Palantir Beat Its Best Quarter Ever and Fell 5%. Intel Hit an All-Time High for a Rumor.
Trump paused "Project Freedom" citing "Great Progress." AMD up 16% afterhours. Hundreds of ships parked near Dubai. S&P hit another record.
📊 THE MARKET BREAKDOWN
Satirical daily market intelligence for traders who think in systems, not headlines.
Issue #228 | May 5, 2026
🔥 Headlines & Hysteria (powered by Forked Feed)
Forked Feed says: Palantir posted the best quarter in its public company history. Revenue grew 85%. Net income quadrupled. The U.S. government, which is currently running two active military operations and a financial warfare campaign simultaneously, increased its Palantir spending 84%. The company raised its full-year guidance. An analyst at RBC Capital Markets described the quarter as “solid.” Then the stock fell 5%, because Palantir’s CFO mentioned that costs are expected to rise in 2026. The market has now established, with impressive consistency across Meta, Microsoft, Palantir, and Shopify, that announcing future spending in any earnings call is grounds for immediate punishment, regardless of what the revenue is doing. The correct interpretation of this policy is that the market wants companies to generate infinite revenue while spending nothing to generate it, which is a business model that does not exist but which the market is apparently willing to wait for.

Data under study =
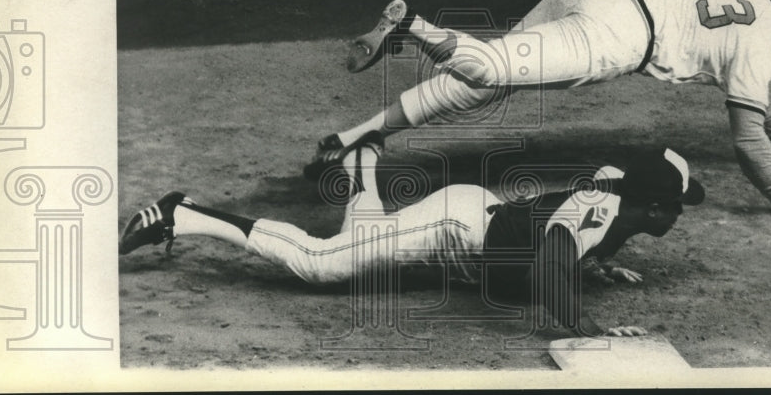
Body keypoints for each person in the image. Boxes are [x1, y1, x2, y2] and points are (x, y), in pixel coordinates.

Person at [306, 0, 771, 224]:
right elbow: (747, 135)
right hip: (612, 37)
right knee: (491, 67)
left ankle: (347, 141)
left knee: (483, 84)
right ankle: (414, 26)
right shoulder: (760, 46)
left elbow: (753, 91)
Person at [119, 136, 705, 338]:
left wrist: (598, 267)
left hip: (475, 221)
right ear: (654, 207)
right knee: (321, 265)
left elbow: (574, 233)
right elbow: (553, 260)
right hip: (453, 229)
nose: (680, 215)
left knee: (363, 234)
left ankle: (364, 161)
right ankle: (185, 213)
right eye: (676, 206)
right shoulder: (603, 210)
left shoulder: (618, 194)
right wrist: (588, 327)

* * *

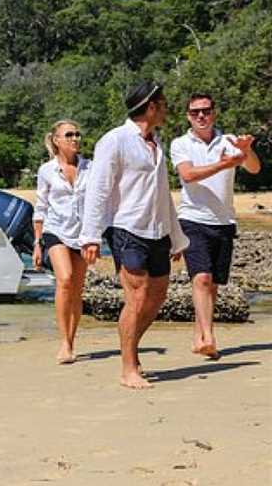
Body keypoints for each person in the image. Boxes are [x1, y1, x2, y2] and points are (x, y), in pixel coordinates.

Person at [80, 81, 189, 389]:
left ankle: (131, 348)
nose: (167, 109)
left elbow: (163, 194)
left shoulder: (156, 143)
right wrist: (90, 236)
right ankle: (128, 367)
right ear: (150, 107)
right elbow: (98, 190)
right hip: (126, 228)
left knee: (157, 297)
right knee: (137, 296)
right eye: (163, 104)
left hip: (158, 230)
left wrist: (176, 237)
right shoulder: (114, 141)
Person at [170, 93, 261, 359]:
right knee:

--

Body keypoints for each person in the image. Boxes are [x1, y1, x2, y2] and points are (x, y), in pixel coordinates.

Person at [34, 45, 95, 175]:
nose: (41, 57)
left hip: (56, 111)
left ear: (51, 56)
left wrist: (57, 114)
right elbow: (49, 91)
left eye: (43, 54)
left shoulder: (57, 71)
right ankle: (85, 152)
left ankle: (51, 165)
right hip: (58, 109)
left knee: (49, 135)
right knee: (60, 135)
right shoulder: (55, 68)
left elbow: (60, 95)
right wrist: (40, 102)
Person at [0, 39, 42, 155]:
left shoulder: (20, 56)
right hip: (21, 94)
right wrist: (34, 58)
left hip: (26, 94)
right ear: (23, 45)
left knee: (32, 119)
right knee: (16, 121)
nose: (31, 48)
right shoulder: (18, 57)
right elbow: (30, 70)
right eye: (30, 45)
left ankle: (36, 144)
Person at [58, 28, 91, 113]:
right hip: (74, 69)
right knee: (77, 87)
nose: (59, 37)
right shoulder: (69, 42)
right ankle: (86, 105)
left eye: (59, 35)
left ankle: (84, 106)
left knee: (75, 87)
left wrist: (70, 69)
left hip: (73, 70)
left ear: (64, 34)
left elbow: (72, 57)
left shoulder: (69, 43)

Work required = According to the market newsletter, by how much did Palantir's revenue grow in its record quarter? The material has no connection to the market newsletter.

Solved problem = 85%